- Born: Oleksandr Yuryevich Sergov 1988 (age 37–38) Chernihiv, UkSSR

Details
- Date: April 20–21, 2010
- Locations: Liskovitsa, Chernihiv, Ukraine
- Killed: 3
- Injured: 1
- Weapons: Shovel

= Oleksandr Sergov =

Ukrainian spree killer and neo-Nazi

Oleksandr Yuryevich Sergov (born 1988), known as The Chernihiv Maniac, is a Ukrainian spree killer and neo-Nazi who killed three people and maimed another on the night of April 20 to 21, 2010, Adolf Hitler's birthday. He was found not guilty by reason of insanity and confined to a mental institution for his crimes.

== Murders ==
On the night of April 20 to 21, 2010, three people were killed with a shovel in Chernihiv's Leskovitsa neighborhood. The following morning, the killer committed another attack, severing a victim's ear, but failing to kill him.

The victims of the killer were identified as:
- Maria Andronnik (84) — her headless corpse was found at about 6 pm near a house, found by a driver who was parking his car.
- Olena Kasatkina (60) — about four hours after the first murder, her headless corpse was found near the store, where she had gone to buy mineral water.
- Ivan Gapshenko (72) — his decapitated corpse was found at his dacha by his grandson.
- Valeriy Yakimenko (45) — the only surviving victim. The man dodged his assailant's shovel attack and then frightened him off by screaming. He later aided the authorities in creating an identikit of the offender.

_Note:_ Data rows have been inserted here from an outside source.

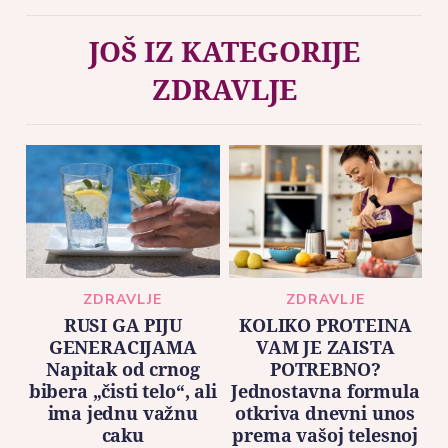
JOŠ IZ KATEGORIJE
ZDRAVLJE
ZDRAVLJE
ZDRAVLJE
RUSI GA PIJU
KOLIKO PROTEINA
GENERACIJAMA
VAM JE ZAISTA
Napitak od crnog
POTREBNO?
bibera „čisti telo“, ali
Jednostavna formula
ima jednu važnu
otkriva dnevni unos
caku
prema vašoj telesnoj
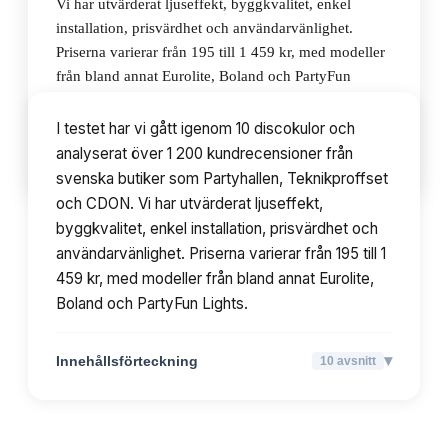
Vi har utvärderat ljuseffekt, byggkvalitet, enkel
installation, prisvärdhet och användarvänlighet.
Priserna varierar från 195 till 1 459 kr, med modeller
från bland annat Eurolite, Boland och PartyFun
Lights.
I testet har vi gått igenom 10 discokulor och
analyserat över 1 200 kundrecensioner från
▾
Innehållsförteckning
10
avsnitt
svenska butiker som Partyhallen, Teknikproffset
och CDON. Vi har utvärderat ljuseffekt,
byggkvalitet, enkel installation, prisvärdhet och
användarvänlighet. Priserna varierar från 195 till 1
459 kr, med modeller från bland annat Eurolite,
Boland och PartyFun Lights.
▾
Innehållsförteckning
10
avsnitt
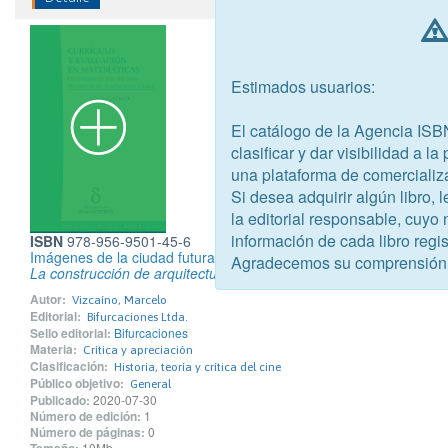
Estimados usuarios:
El catálogo de la Agencia ISB
clasificar y dar visibilidad a l
una plataforma de comercializ
Si desea adquirir algún libro,
la editorial responsable, cuyo
información de cada libro regis
ISBN
978-956-9501-45-6
Imágenes de la ciudad futura
Agradecemos su comprensión
La construcción de arquitecturas para el cine
Autor:
Vizcaíno, Marcelo
Editorial:
Bifurcaciones Ltda.
Sello editorial:
Bifurcaciones
Materia:
Crítica y apreciación
Clasificación:
Historia, teoría y crítica del cine
Público objetivo:
General
Publicado:
2020-07-30
Número de edición:
1
Número de páginas:
0
10Mb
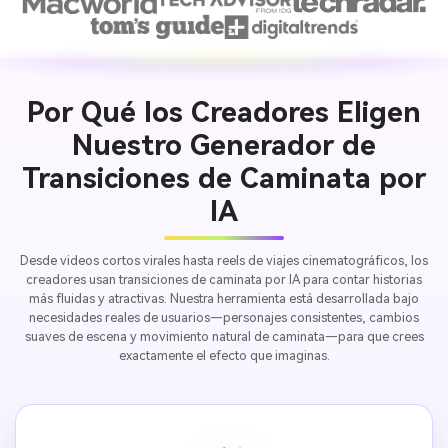
Por Qué los Creadores Eligen
Nuestro Generador de
Transiciones de Caminata por
IA
Desde videos cortos virales hasta reels de viajes cinematográficos, los
creadores usan transiciones de caminata por IA para contar historias
más fluidas y atractivas. Nuestra herramienta está desarrollada bajo
necesidades reales de usuarios—personajes consistentes, cambios
suaves de escena y movimiento natural de caminata—para que crees
exactamente el efecto que imaginas.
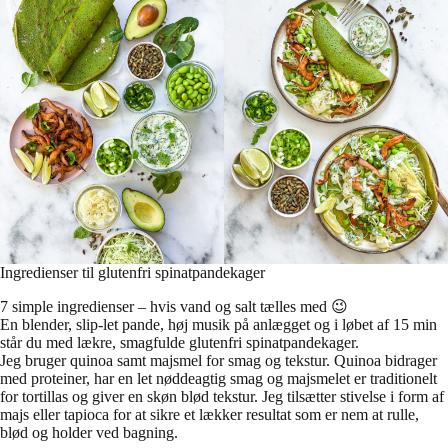
Ingredienser til glutenfri spinatpandekager
7 simple ingredienser – hvis vand og salt tælles med 😉
En blender, slip-let pande, høj musik på anlægget og i løbet af 15 min
står du med lækre, smagfulde glutenfri spinatpandekager.
Jeg bruger quinoa samt majsmel for smag og tekstur. Quinoa bidrager
med proteiner, har en let nøddeagtig smag og majsmelet er traditionelt
for tortillas og giver en skøn blød tekstur. Jeg tilsætter stivelse i form af
majs eller tapioca for at sikre et lækker resultat som er nem at rulle,
blød og holder ved bagning.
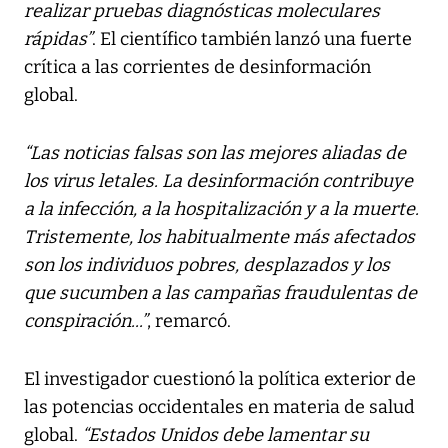
realizar pruebas diagnósticas moleculares
rápidas”
. El científico también lanzó una fuerte
crítica a las corrientes de desinformación
global.
“Las noticias falsas son las mejores aliadas de
los virus letales. La desinformación contribuye
a la infección, a la hospitalización y a la muerte.
Tristemente, los habitualmente más afectados
son los individuos pobres, desplazados y los
que sucumben a las campañas fraudulentas de
conspiración...”
, remarcó.
El investigador cuestionó la política exterior de
las potencias occidentales en materia de salud
global.
“Estados Unidos debe lamentar su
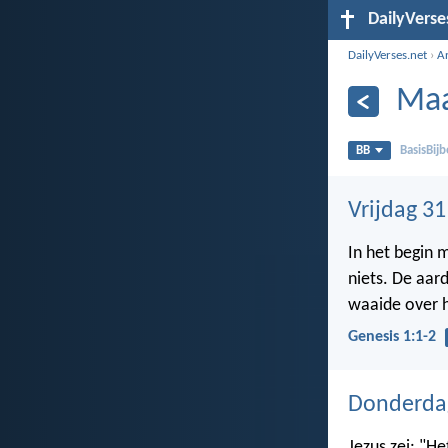
DailyVerse
DailyVerses.net
›
A
Maa
BB
BasisBijb
Vrijdag 3
In het begin 
niets. De aar
waaide over h
Genesis 1:1-2
Donderda
Jezus zei: "He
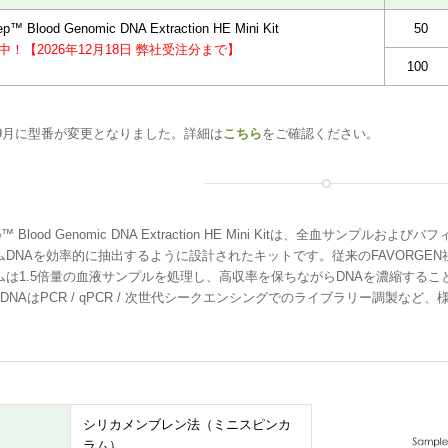
ep™ Blood Genomic DNA Extraction HE Mini Kit
50
催中！【2026年12月18日 弊社受注分まで】
100
年9月に型番が変更となりました。詳細は
こちら
をご確認ください。
rep™ Blood Genomic DNA Extraction HE Mini Kitは、全血
ムDNAを効率的に抽出するように設計されたキットです。従来のFAVORGE
ムは1.5倍量の血液サンプルを処理し、高収率を保ちながらDNAを濃縮するこ
DNAはPCR / qPCR / 次世代シークエンシングでのライブラリー調製な
シリカメンブレン法（ミニスピンカ
ラム）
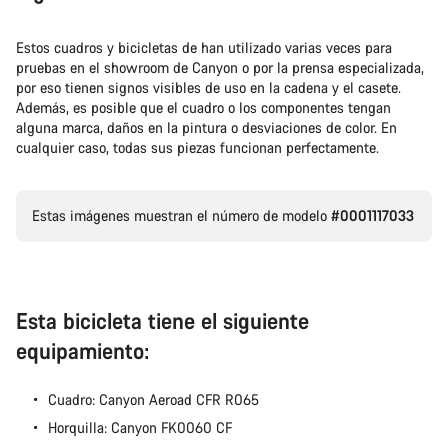
Estos cuadros y bicicletas de han utilizado varias veces para
pruebas en el showroom de Canyon o por la prensa especializada,
por eso tienen signos visibles de uso en la cadena y el casete.
Además, es posible que el cuadro o los componentes tengan
alguna marca, daños en la pintura o desviaciones de color. En
cualquier caso, todas sus piezas funcionan perfectamente.
Estas imágenes muestran el número de modelo
#0001117033
Esta bicicleta tiene el siguiente
equipamiento:
Cuadro: Canyon Aeroad CFR R065
Horquilla: Canyon FK0060 CF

It was believed that the killer knew one of the victims, who had sewn him various Nazi-related items.

== Arrest, trial and sentence ==
On April 21, a suspect was detained and a murder weapon (a shovel with a short handle) and bloodied clothing were confiscated from him. The arrest was made possible thanks to the facial composite compiled by the surviving victim, as well as information from hospital staff.

The man was identified as 22-year-old Oleksandr Sergov, a local neo-Nazi who committed the crimes on Adolf Hitler's birthday. The detainee had schizophrenia, and had previously been arrested for drug offences.

After his arrest, Sergov was placed in a temporary detention center. A forensic psychiatric examination was carried out in two stages: an outpatient in Chernihiv, and an inpatient in Kyiv. On June 9, he was transported from the Chernihiv SIZO to Kyiv, where he was placed in a psychiatric hospital. . The final results were announced on July 27: the suspect was mentally ill when he committed the crimes, and didn't realize the gravity of his actions.

On September 23, 2010, the Nozozavodsky District Court in Chernihiv announced that, due to his illness, Sergov was declared unfit for trial, and would instead be sent for psychiatric treatment in a clinic with increased supervision. Some relatives of the victims expressed their intention to appeal the decision, since, due to the absence of the designated guilty person in it, their claims for compensation and material damages were not satisfied. Sergov was hospitalized in Dnipro, in a facility designed for patients who have committed or are potentially capable of committing socially dangerous acts. There are differing opinions about what happened to him after.

== Public outcry ==
According to the weekly news program Vesti.net, the Chernihiv Maniac case became one of the main stories to be covered in national television for its time, taking only second place to the air travel disruptions across Europe.

Sergov's capture is considered a classic example of uniting the mass media, the public and the police to solve a crime. The head of the Criminal Investigation Department of the Ministry of Internal Affairs, Major-General Valeriy Lytvyn, said that this case will be included in textbooks to be studied by cadets.